Re: Rule updates after 3.3.0

Posted by "Daryl C. W. O'Shea" <sp...@dostech.ca>.
Short version: I'll fix the auto score-gen, I promise.  I'm putting it
on a vm so that it doesn't break unexpectedly again.

On 29/12/2009 8:17 AM, Justin Mason wrote:
> On Mon, Dec 28, 2009 at 02:18, Warren Togami <wt...@redhat.com> wrote:
>> After the release of 3.3.0 we need to think about how rule updates as
>> distributed via sa-update will work.  The goal here is to make it quick and
>> easy to safely add new or adjust existing rules so sa-update keeps
>> spamassassin effective over time.  This extends the useful life-span of a
>> spamassassin release.  We can then propose a 3.3.x maintenance release only
>> after we feel enough worthwhile changes make it worthwhile to do a release,
>> or for security releases.
>>
>> jm explained a few weeks ago that currently 3.2.x sa-update rule updates are
>> not auto-updated because we lack a separate ruleqa system.  Our ruleqa
>> system tests only the svn trunk in the nightly masscheck.  It would be too
>> much for our nightly masscheck volunteers to run the nightly masscheck
>> twice, so doing both is not an option.

I don't think mass-checking with both trunk and stable branches is
necessary (or perhaps useful enough to be necessary).  Rules that can be
auto-added and pushed via updates are all no-code-change rules ("can"
being that we'll never ship code via updates even though it's possible).

* **Stored records**:
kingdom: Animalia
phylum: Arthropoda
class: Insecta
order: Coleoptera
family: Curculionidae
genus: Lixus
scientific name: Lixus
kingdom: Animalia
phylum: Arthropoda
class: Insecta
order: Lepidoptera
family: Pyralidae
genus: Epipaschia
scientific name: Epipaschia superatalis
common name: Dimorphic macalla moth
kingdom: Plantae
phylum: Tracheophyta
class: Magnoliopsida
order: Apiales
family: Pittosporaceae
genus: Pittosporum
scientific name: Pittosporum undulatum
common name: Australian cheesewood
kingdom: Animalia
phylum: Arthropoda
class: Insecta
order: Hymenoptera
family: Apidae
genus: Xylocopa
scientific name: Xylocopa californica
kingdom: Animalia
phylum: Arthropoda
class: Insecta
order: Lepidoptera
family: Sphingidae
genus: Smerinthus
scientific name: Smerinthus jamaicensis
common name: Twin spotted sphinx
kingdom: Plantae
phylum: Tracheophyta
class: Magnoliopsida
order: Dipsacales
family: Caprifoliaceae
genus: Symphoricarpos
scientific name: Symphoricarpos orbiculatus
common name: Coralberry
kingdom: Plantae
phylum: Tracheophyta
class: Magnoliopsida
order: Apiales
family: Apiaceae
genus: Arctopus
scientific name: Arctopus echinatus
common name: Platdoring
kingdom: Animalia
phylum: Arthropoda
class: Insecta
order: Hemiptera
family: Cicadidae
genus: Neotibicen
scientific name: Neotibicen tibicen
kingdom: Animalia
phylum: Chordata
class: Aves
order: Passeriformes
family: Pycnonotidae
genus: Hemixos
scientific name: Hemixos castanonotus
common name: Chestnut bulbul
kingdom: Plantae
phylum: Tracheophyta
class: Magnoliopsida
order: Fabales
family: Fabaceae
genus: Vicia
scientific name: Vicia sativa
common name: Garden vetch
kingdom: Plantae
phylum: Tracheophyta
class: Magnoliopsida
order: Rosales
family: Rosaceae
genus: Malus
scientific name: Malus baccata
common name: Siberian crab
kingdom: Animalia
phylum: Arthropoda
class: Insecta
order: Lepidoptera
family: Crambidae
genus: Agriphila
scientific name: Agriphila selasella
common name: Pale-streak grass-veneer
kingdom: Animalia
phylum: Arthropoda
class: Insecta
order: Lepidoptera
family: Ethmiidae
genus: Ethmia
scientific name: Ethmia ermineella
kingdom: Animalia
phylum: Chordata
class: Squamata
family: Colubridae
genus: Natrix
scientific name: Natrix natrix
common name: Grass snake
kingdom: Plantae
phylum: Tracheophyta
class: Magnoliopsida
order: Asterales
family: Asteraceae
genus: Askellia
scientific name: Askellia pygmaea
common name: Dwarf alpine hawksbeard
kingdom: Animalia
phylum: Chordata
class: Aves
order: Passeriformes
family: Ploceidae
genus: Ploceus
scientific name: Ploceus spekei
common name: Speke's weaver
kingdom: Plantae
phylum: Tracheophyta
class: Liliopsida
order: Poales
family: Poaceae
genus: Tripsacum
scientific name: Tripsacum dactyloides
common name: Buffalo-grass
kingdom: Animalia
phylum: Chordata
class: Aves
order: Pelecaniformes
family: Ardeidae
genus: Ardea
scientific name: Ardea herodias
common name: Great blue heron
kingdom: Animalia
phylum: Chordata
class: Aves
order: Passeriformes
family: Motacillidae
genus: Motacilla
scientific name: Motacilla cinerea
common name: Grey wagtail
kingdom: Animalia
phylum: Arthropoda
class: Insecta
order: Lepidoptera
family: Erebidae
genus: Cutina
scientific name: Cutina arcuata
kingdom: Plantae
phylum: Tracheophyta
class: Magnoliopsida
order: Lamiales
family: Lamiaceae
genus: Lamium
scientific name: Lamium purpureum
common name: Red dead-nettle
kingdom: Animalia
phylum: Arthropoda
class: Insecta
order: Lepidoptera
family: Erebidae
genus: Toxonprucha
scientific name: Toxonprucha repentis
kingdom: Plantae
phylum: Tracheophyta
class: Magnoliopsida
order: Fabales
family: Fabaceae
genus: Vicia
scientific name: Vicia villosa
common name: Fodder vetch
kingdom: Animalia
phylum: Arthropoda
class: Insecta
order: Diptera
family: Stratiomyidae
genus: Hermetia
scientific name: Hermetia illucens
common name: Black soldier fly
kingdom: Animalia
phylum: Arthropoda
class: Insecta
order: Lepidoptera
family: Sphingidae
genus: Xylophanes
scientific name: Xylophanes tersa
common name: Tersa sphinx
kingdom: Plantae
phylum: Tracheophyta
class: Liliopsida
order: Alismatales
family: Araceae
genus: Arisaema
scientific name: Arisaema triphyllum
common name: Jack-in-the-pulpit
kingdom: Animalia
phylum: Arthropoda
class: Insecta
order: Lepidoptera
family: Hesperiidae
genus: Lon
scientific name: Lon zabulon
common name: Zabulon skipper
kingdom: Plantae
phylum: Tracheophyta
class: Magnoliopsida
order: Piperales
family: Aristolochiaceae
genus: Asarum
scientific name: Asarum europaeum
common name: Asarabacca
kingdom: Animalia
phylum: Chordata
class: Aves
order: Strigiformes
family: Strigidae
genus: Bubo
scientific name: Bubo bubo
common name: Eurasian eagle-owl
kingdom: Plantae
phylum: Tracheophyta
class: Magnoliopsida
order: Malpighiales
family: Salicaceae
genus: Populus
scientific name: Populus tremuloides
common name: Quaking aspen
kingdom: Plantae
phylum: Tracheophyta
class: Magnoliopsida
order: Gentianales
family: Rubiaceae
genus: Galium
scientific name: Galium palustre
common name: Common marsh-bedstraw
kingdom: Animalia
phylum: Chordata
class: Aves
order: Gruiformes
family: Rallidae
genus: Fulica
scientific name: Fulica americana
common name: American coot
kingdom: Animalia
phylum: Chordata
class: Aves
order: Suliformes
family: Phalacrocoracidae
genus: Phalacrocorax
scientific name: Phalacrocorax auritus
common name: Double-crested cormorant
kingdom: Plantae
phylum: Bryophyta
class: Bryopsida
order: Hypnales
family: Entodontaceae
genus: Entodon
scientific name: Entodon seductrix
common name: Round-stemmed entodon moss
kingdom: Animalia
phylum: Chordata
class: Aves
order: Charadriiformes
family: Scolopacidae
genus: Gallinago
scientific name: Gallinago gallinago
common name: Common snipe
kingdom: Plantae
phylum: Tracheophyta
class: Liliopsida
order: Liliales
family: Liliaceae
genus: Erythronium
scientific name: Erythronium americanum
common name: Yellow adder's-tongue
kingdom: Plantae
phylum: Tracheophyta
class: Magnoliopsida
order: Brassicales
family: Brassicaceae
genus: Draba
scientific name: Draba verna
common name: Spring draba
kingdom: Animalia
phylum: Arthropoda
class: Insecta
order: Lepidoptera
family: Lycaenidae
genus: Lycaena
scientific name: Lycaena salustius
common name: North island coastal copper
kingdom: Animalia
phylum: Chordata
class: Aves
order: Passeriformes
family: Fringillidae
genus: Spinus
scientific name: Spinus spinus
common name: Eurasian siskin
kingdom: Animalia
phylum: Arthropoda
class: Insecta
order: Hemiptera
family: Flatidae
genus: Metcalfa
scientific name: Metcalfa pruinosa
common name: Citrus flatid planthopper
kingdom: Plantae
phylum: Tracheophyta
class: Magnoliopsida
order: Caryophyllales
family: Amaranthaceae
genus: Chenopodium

* **What is needed**: Please carry the mailing-list post on SpamAssassin rule updates further, starting right after the sentence that ends "even though it's possible)."

* **Expected answer**:
 Code changes changes in trunk usually only help rules hit more rather
than less, so the same rules on the stable branch will probably be just
as safe or safer (hit the same or less).

>> In talking with jm a few weeks ago, we seem to be in agreement that we
>> should change this procedure for 3.3.x.  Nightly masscheck will continue to
>> check using the svn trunk, but rule updates will be pushed to 3.3.x users.

Yep.  That's been the idea for a long while now.  One problem has been
tuits, the other has been, IMO, a small ham corpora (it appears to be
getting larger now, although I don't know if it's large enough yet).

>> Rule Version Conditionals
>> =========================

[snip 'if can' stuff]

> we then ensure that rule-breaking changes need to include a method that
> can be used by rules using this method.  e.g.

Yep.  We should be able to catch this when it's missing too (people,
most, everyone, will forget once in a while to use it) when generating a
stable branch update).

> We also need to add a build to Hudson to build 3.3.x maintainance using trunk's
> rules, and run the tests, to ensure that the maint branch works ok with trunk's
> rules.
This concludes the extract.